Within half an hour Reliant had fetched the strange sail hull-up over the horizon. Even though miles still separated them, lookouts aloft could espy British colours, then, just to be certain, a reply of flag hoists in that month’s private signals. She was little HMS Lizard and Lt. Tristam Bury’s command.
“I wonder if he’s found a new sort of fish,” Lewrie said with a laugh as Lizard jogged up to join, about two cables off the frigate’s starboard side.
“Darling, Bury Lovett,” Lt. Westcott japed; “there’s a good fellow. Or, you’ll Bury Darling? I’d Lovett.”
That made Lewrie turn his head to peer at his First Officer.
“We’re not boring you that badly, are we, Mister Westcott?” he asked with an eyebrow up.
“Well, sir, since fetching Bermuda, it has been ‘all claret and cruising’,” Westcott said with a shrug, and a rare sheepish grin, “We had one brief morning’s action at Mayami Bay, and I must admit that I am desirous of something… definitive concerning privateers.”
“Or pleasureable?” Lewrie hinted.
Westcott’s answer was a smile and a nod.
“Ye never can tell what’ll fall out before the year’s out, sir,” Lewrie told him. “If nothing else, we might be able to cross hawses with that bastard Frenchman, Mollien, and put paid to him. ”
“You would take him and his ship to Nassau, and not burn her, sir?” Westcott asked. “Hang what the Prize-Court costs us in the long run in Proctor’s fees. Some brief time ashore would be nice.”
Lewrie knew exactly what was ailing the First Lieutenant, and it was not the lack of combat. He’s gone so long without a chance to “top” a woman, the Crack o’ Dawn ain’t safe! he thought.
“I’ll see what I can do, sir,” Lewrie promised. “But… your little play on names’d be best kept to yourself. There’s no need for the ‘younkers’ t’hear ’em.”
“Of course, sir,” Westcott vowed with a wee bow of his head.
Lizard was rounding up, pointing her bows at Reliant as she performed a wide arc to lay herself within hailing distance alongside the frigate’s starboard side, Once she was within musket-shot, and her sheets had been belayed, Lizard ’s crew began cheering and waving their hats as if the frigate had just come to her rescue, or they had won a victory.
“Hallo, Captain Lewrie!” Lt.

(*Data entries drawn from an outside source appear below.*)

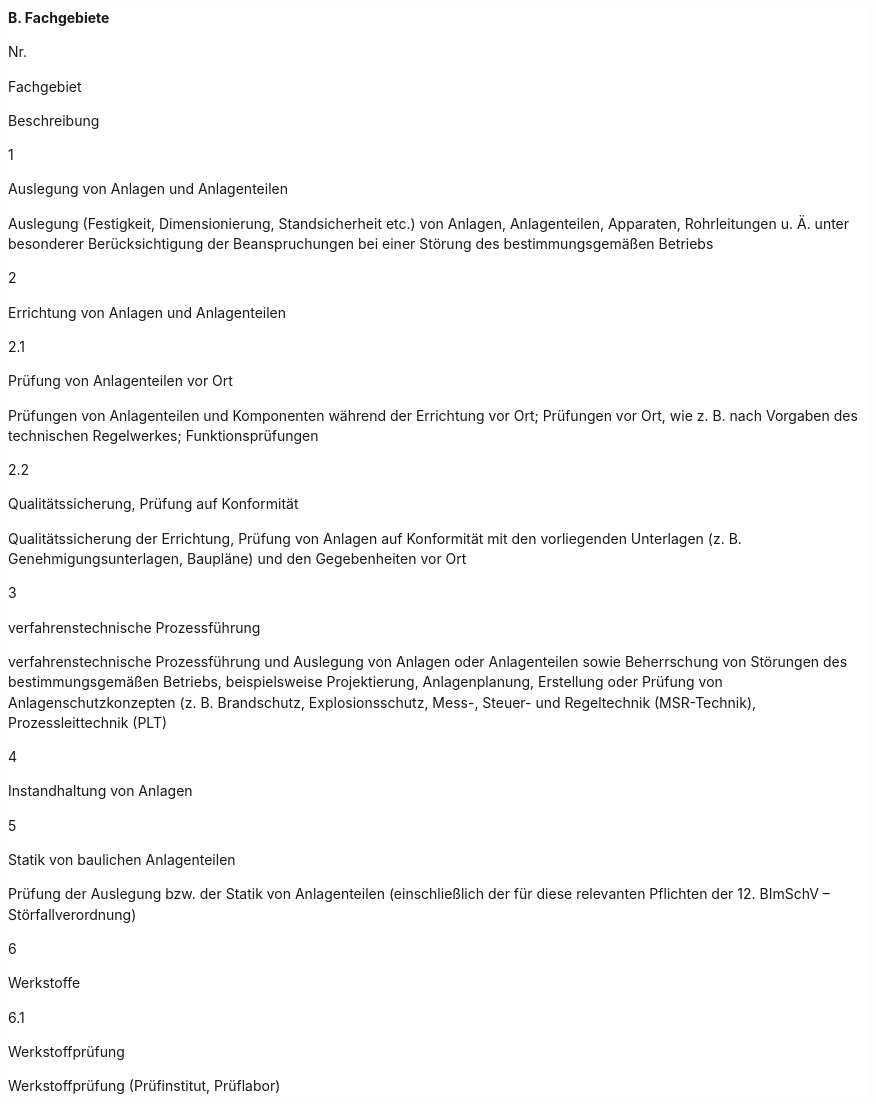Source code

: **B. Fachgebiete**

Nr.

Fachgebiet

Beschreibung

1

Auslegung von Anlagen und Anlagenteilen

Auslegung (Festigkeit, Dimensionierung, Standsicherheit etc.) von Anlagen, Anlagenteilen, Apparaten, Rohrleitungen u. Ä. unter besonderer Berücksichtigung der Beanspruchungen bei einer Störung des bestimmungsgemäßen Betriebs

2

Errichtung von Anlagen und Anlagenteilen

2.1

Prüfung von Anlagenteilen vor Ort

Prüfungen von Anlagenteilen und Komponenten während der Errichtung vor Ort; Prüfungen vor Ort, wie z. B. nach Vorgaben des technischen Regelwerkes; Funktionsprüfungen

2.2

Qualitätssicherung, Prüfung auf Konformität

Qualitätssicherung der Errichtung, Prüfung von Anlagen auf Konformität mit den vorliegenden Unterlagen (z. B. Genehmigungsunterlagen, Baupläne) und den Gegebenheiten vor Ort

3

verfahrenstechnische Prozessführung

verfahrenstechnische Prozessführung und Auslegung von Anlagen oder Anlagenteilen sowie Beherrschung von Störungen des bestimmungsgemäßen Betriebs, beispielsweise Projektierung, Anlagenplanung, Erstellung oder Prüfung von Anlagenschutzkonzepten (z. B. Brandschutz, Explosionsschutz, Mess-, Steuer- und Regeltechnik (MSR-Technik), Prozessleittechnik (PLT)

4

Instandhaltung von Anlagen

5

Statik von baulichen Anlagenteilen

Prüfung der Auslegung bzw. der Statik von Anlagenteilen (einschließlich der für diese relevanten Pflichten der 12. BImSchV – Störfallverordnung)

6

Werkstoffe

6.1

Werkstoffprüfung

Werkstoffprüfung (Prüfinstitut, Prüflabor)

Bury shouted over the short distance between them, with a brass speaking-trumpet to his mouth. “It is good to have you back with us!”
“Glad to be back, sir!” Lewrie responded in kind. “What have you been up to in my absence?”
“We have been making a grand nuisance of ourselves, along the coast, as you desired, sir!” Lt. Bury hailed back. “It has been the most delightful fun!”
By God, it must’ve been, for Bury t’sound enthusiastic, Lewrie thought, recalling how sombre and grave the fellow had struck him at their first meeting.
“We have taken and burned five fishing boats, sir!” Lt. Bury happily went on, with an actual smile on his lean and scholarly face, “and captured two more we thought useful! We made prize of one small Spanish vessel attempting to land military goods at Saint Augustine-she is under Thorn ’s lee at present, South of here-and we took and burned a Spanish privateer that took shelter from us in Mosquito Inlet”
“Well done!” Lewrie cheered him.
“Oh, buggery,” was Lt. Westcott’s glum, muttered assessment.
“We have made amphibious raids ashore, too, sir!” Bury boasted. “ Near Saint Augustine! Would you care for a fat boar or two, sir? We brought off what livestock we could find!”
Lt. Bury looked as if he would burst from pride of their accomplishments, spin in a circle and snap his fingers, or shoot out his arms and spin some St. Catherine’s Wheels in delight!
“Where away are Thorn and Firefly?” Lewrie asked, feeling a bit jealous that he had missed out on all that excitement, himself.